## Data extract

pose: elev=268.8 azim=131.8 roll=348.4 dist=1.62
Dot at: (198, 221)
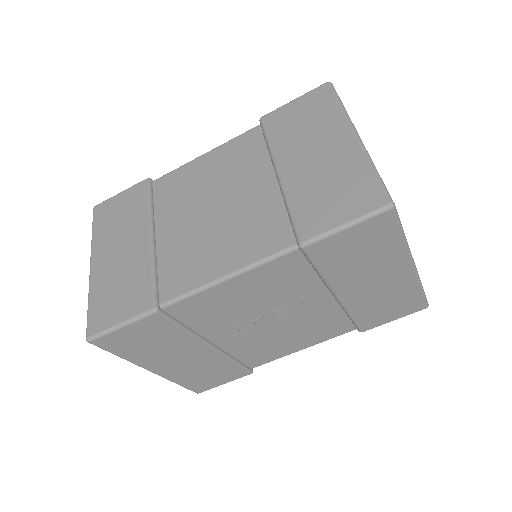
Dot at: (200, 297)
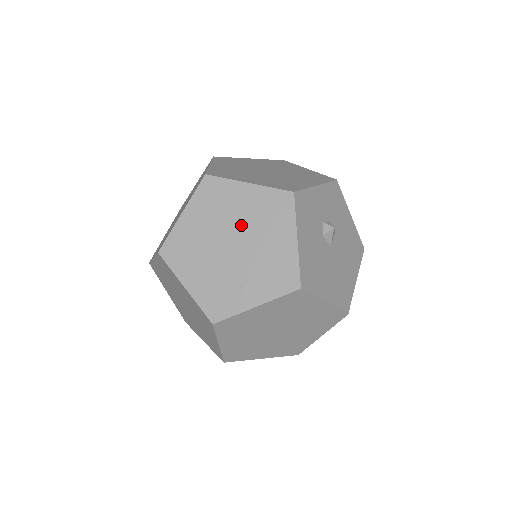
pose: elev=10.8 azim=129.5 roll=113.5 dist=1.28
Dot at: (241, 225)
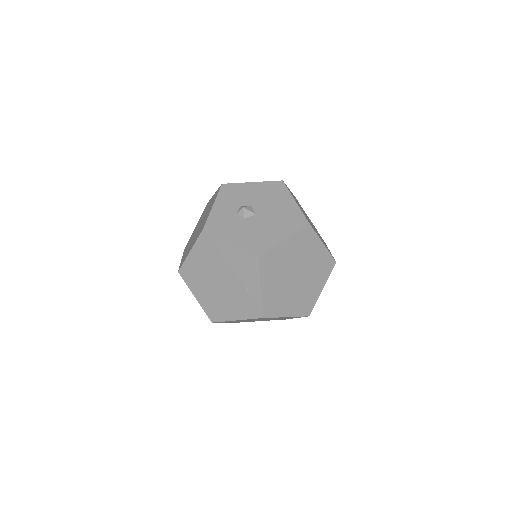
Dot at: (211, 269)
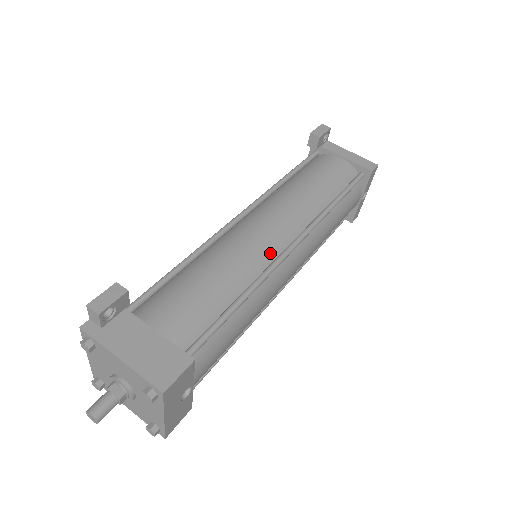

## Problem details
Rewrite all the rows with "pose" changed to "camera" wherever it occurs, keeping everything else the same and omitting the pictures.

## Task result
camera: elev=268.8 azim=131.8 roll=348.4 dist=1.62
Dot at: (198, 221)
Dot at: (200, 297)
camera: elev=10.8 azim=129.5 roll=113.5 dist=1.28
Dot at: (241, 225)
Dot at: (211, 269)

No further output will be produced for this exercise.